Structures sanitaires saturées ?
La dangerosité du virus se manifeste dans la saturation de la capacité d’accueil des structures sanitaires. Le ministère de la Santé avance que le taux d’occupation des lits de réanimation a atteint 80% des places disponibles. Concernant les lits d’oxygène, 50% sont occupés. Cette tension s’accentuera face à la propagation actuelle du virus, prédit le ministère. Hechmi Louzir se montre plus rassurant sur cet aspect. « La capacité d’accueil des établissements hospitaliers est variable. Certaines structures sont saturées et il n’y a plus de lits de réanimation. D’autres un peu moins. Afin d’assurer une prise en charge adéquate pour tous, il y a une application au sein du ministère de la Santé qui gère, en temps réel, la capacité d’accueil de chaque établissement et oriente les patients en fonction des places disponibles. On n’a pas encore atteint le seuil de 100% de saturation à l’échelle nationale. Toutefois, il faut faire en sorte de ne pas arriver à ce stade », renchérit-il.
Pour la présidente de Carthage Health Association, cette saturation des structures sanitaires était prévisible. «On ne voit pas de réelles différences entre la première vague et celle-ci. Certes, le ministère de la Santé a essayé de fournir plus de matériels et plus de lits, mais pas assez pour répondre au besoin actuel. Il faut ainsi continuer à chercher des financements pour les services en première ligne dans la prise en charge du Covid afin optimiser leur efficacité », plaide-t-elle. Et de reprendre aussitôt : « Toutefois, tant que le nombre de contaminations continue de grimper, on n’arrivera jamais à avoir un nombre de lits suffisants ».
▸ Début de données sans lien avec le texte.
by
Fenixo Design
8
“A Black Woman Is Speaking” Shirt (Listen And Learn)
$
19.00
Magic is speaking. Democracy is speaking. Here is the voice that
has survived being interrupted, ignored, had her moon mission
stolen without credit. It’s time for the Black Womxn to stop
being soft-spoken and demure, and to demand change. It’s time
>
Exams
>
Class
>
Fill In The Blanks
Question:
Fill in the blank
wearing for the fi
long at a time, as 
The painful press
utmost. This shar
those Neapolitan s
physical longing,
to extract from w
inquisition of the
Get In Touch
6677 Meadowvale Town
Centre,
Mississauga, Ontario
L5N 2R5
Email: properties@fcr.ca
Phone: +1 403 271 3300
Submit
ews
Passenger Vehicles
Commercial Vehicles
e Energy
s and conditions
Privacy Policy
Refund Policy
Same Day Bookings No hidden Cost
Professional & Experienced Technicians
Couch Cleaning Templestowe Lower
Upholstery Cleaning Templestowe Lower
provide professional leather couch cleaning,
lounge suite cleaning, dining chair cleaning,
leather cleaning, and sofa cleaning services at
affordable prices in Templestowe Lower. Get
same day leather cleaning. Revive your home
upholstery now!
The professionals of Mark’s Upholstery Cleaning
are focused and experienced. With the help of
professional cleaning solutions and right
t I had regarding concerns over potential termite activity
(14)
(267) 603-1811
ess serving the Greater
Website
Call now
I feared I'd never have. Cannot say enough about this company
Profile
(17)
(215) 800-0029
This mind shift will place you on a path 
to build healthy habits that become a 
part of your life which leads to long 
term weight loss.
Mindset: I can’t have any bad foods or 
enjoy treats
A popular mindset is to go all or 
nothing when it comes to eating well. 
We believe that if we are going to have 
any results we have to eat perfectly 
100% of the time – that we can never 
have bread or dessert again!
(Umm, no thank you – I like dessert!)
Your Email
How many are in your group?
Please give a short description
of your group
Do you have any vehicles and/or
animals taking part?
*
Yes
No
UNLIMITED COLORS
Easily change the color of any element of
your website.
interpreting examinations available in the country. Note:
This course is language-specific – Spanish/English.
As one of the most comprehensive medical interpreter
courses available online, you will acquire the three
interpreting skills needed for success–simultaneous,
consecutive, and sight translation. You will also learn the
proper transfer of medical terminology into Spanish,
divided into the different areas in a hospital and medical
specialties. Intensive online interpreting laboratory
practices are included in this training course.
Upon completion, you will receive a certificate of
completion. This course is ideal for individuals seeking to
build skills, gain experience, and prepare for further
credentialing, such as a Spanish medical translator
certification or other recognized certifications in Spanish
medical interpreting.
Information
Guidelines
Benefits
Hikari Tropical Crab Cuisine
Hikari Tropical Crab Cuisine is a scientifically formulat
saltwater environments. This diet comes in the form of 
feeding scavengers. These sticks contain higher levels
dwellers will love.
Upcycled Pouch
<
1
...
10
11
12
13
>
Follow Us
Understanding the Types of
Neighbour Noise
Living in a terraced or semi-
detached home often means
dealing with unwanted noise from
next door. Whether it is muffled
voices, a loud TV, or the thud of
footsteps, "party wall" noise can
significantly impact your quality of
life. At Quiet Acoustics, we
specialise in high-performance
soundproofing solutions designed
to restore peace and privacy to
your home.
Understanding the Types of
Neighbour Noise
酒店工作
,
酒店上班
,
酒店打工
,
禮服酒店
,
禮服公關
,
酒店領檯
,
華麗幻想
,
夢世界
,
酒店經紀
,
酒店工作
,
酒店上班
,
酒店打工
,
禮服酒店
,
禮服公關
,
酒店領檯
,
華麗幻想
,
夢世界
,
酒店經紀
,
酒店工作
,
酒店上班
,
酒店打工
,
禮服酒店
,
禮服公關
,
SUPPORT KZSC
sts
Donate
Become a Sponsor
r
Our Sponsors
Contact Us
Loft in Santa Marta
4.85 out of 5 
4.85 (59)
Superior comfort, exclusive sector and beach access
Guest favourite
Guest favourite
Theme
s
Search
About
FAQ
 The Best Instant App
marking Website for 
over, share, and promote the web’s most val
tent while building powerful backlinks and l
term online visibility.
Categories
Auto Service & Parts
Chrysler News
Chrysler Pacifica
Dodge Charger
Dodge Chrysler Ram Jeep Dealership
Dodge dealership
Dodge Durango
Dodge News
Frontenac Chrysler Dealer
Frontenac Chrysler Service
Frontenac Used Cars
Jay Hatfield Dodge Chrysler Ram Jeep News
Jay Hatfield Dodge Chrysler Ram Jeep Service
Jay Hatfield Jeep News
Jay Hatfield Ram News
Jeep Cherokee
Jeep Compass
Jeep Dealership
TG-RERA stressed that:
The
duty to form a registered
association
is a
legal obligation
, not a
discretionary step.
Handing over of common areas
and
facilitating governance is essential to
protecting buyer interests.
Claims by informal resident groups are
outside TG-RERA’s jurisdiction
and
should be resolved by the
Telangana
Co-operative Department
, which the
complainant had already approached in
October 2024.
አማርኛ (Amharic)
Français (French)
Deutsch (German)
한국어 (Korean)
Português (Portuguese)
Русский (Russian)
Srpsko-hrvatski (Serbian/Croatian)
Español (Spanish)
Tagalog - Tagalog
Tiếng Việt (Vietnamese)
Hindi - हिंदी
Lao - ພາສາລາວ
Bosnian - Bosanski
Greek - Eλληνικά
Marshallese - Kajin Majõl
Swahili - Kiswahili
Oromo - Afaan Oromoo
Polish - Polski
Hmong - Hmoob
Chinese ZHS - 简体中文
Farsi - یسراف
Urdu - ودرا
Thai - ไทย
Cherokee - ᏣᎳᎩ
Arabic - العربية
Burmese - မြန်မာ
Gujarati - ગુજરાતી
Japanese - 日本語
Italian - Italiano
Hechmi Louzir comme Khouloud Mannai prédisent d’autres vagues. « On peut s’attendre à d’autres vagues parce que le virus est en train de muter et il est encore plus contagieux. Malgré la chaleur, sa virulence est intacte, contrairement aux attentes de certains. Donc il ne faut pas compter sur cet élément », précise la néphrologue. Pour le président de l’Institut Pasteur, « d’autres crises suivront tant que l’immunité collective n’a pas été atteinte. Cette immunité s’acquiert par le taux de personnes infectées devenues résistantes au Covid-19 et par la vaccination du plus grand nombre ».
Pour les deux spécialistes, pour espérer moins de dégâts dus au Covid-19, il faut favoriser la prévention. Tout en écartant la possibilité de l’instauration d’un confinement général, Hechmi Louzir envisage l’option de confinements ciblés, qui s’ajoutent à d’autres mesures préventives.